• Text for analysis
────────────────────────────────────────
Ghost of Hugo Chavez haunts Venezuela election campaign
CARACAS - Reuters
Nicolas Maduro, 50, is a staunc Chavez loyalist, chosen by him as his preferred successor. He became closer to Chavez after the president’s cancer was diagnosed in mid-2011. Polls show that he is leading rival Capriles by at least 14 percentage points. AP photoWeeks after his death, Venezuelan socialist leader Hugo Chavez still leads supporters in singing the national anthem. The late president’s recorded voice booms over rallies for his protégé, acting President Nicolas Maduro, who stands under billboards of Chavez’s face and waves to crowds carrying signs emblazoned with his name.
Maduro, who is favored to win a snap election triggered by Chavez’s death last month, rarely misses a chance to lionize the man many Venezuelans know as “El Comandante.”
“All of the prophecies of Hugo Chavez, the prophet of Christ on this earth, have come true,” intoned Maduro at a rally.
Seeking to tap into the emotional outpouring following his death, Maduro’s presidential campaign has put Chavez’s image on nearly everything except the ballot.
From thundering speeches celebrating Chavez’s days as a leftist military conspirator to stories told in a low voice of his final days suffering from cancer, Maduro has made Chavez’s ghost the centerpiece of his campaign.
Helium balloons take check to the sky
At one rally, a symbolic dividend check from a telephone company that Chavez nationalized was tied to red helium balloons and released into the sky to thank him for a wave of state takeovers that put much of the economy under state control.
“This is a present for the person who most deserves it, the person who created this economic and social system to take us toward socialism,” Maduro said, in a rally at the steps of the presidential palace. “There it goes, for our Comandante Chavez!”
Adding to the seeming ubiquity of Chavez’s persona still in Venezuela, state TV frequently plays a cartoon of him arriving in a green field, representing the afterlife. A smiling Chavez is greeted by Venezuelan independence heroes and deceased leaders of the Latin American left including Argentina’s Ernesto “Che” Guevara and Chile’s Salvador Allende.
Though not as omnipresent, the shadow of Chavez also falls large on the opposition campaign. Crisscrossing the country in a campaign similar to his unsuccessful 2012 bid against Chavez, youthful opposition candidate Henrique Capriles frequently invokes him too, but to try to belittle Maduro as a nonentity and pale imitation of his former boss.
‘Nicolas, you are not Chavez!’
“Nicolas, you are not Chavez!” he has said.
────────────────────────────────────────
• Given data
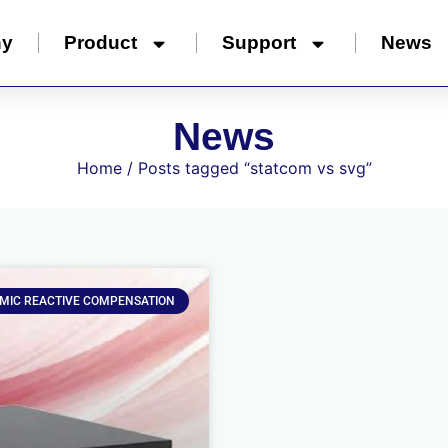
ny
Product
Support
News
News
Home
/ Posts tagged “statcom vs svg”
MIC REACTIVE COMPENSATION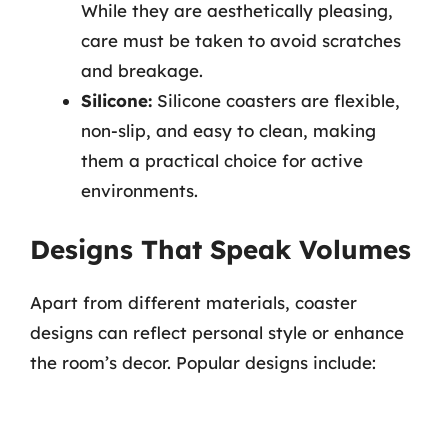
While they are aesthetically pleasing,
care must be taken to avoid scratches
and breakage.
Silicone:
Silicone coasters are flexible,
non-slip, and easy to clean, making
them a practical choice for active
environments.
Designs That Speak Volumes
Apart from different materials, coaster
designs can reflect personal style or enhance
the room’s decor. Popular designs include: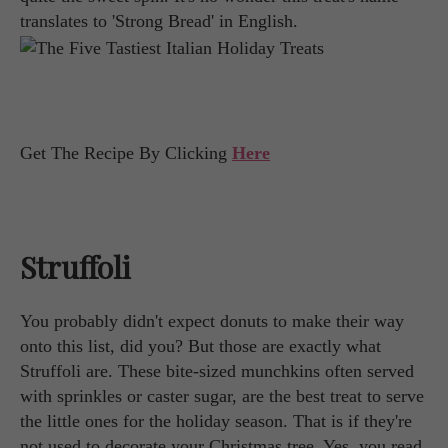
translates to 'Strong Bread' in English.
Get The Recipe By Clicking
Here
Struffoli
You probably didn't expect donuts to make their way
onto this list, did you? But those are exactly what
Struffoli are. These bite-sized munchkins often served
with sprinkles or caster sugar, are the best treat to serve
the little ones for the holiday season. That is if they're
not used to decorate your Christmas tree. Yes, you read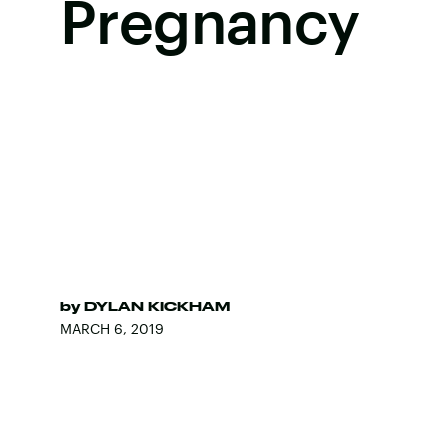
Pregnancy
by
DYLAN KICKHAM
MARCH 6, 2019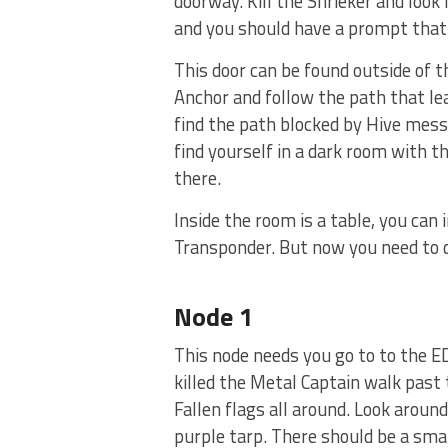
doorway. Kill the Shrieker and look l
and you should have a prompt that 
This door can be found outside of th
Anchor and follow the path that lea
find the path blocked by Hive mess
find yourself in a dark room with t
there.
Inside the room is a table, you can 
Transponder. But now you need to d
Node 1
This node needs you go to to the ED
killed the Metal Captain walk past 
Fallen flags all around. Look aroun
purple tarp. There should be a smal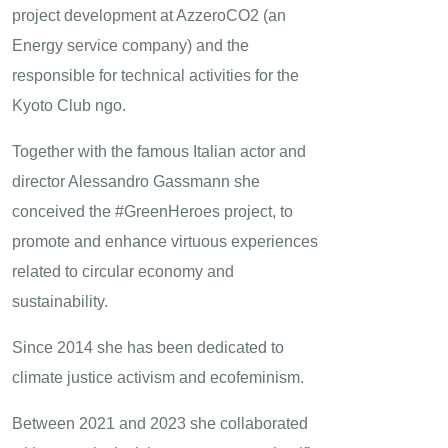
project development at AzzeroCO2 (an
Energy service company) and the
responsible for technical activities for the
Kyoto Club ngo.
Together with the famous Italian actor and
director Alessandro Gassmann she
conceived the #GreenHeroes project, to
promote and enhance virtuous experiences
related to circular economy and
sustainability.
Since 2014 she has been dedicated to
climate justice activism and ecofeminism.
Between 2021 and 2023 she collaborated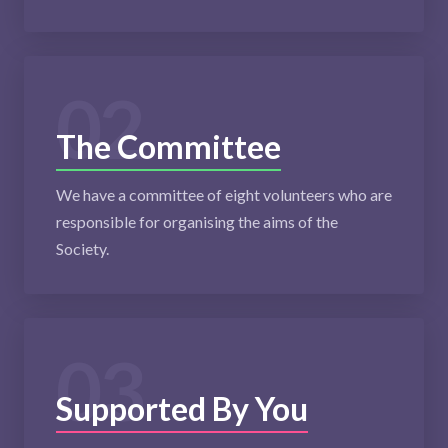
02
The Committee
We have a committee of eight volunteers who are
responsible for organising the aims of the
Society.
03
Supported By You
────────────────────────────────────────
• Directions for this task
Answer these questions using the article on the Venezuelan election campaign:
(a) At one rally, what was tied to red helium balloons and released into the sky?
(b) In the state TV cartoon, which two deceased leaders of the Latin American left greet Chavez?
(c) In what year did Capriles run unsuccessfully against Chavez?

• Expected answer
(a) A symbolic dividend check from a telephone company that Chavez nationalized.
(b) Argentina's Ernesto "Che" Guevara and Chile's Salvador Allende.
(c) 2012.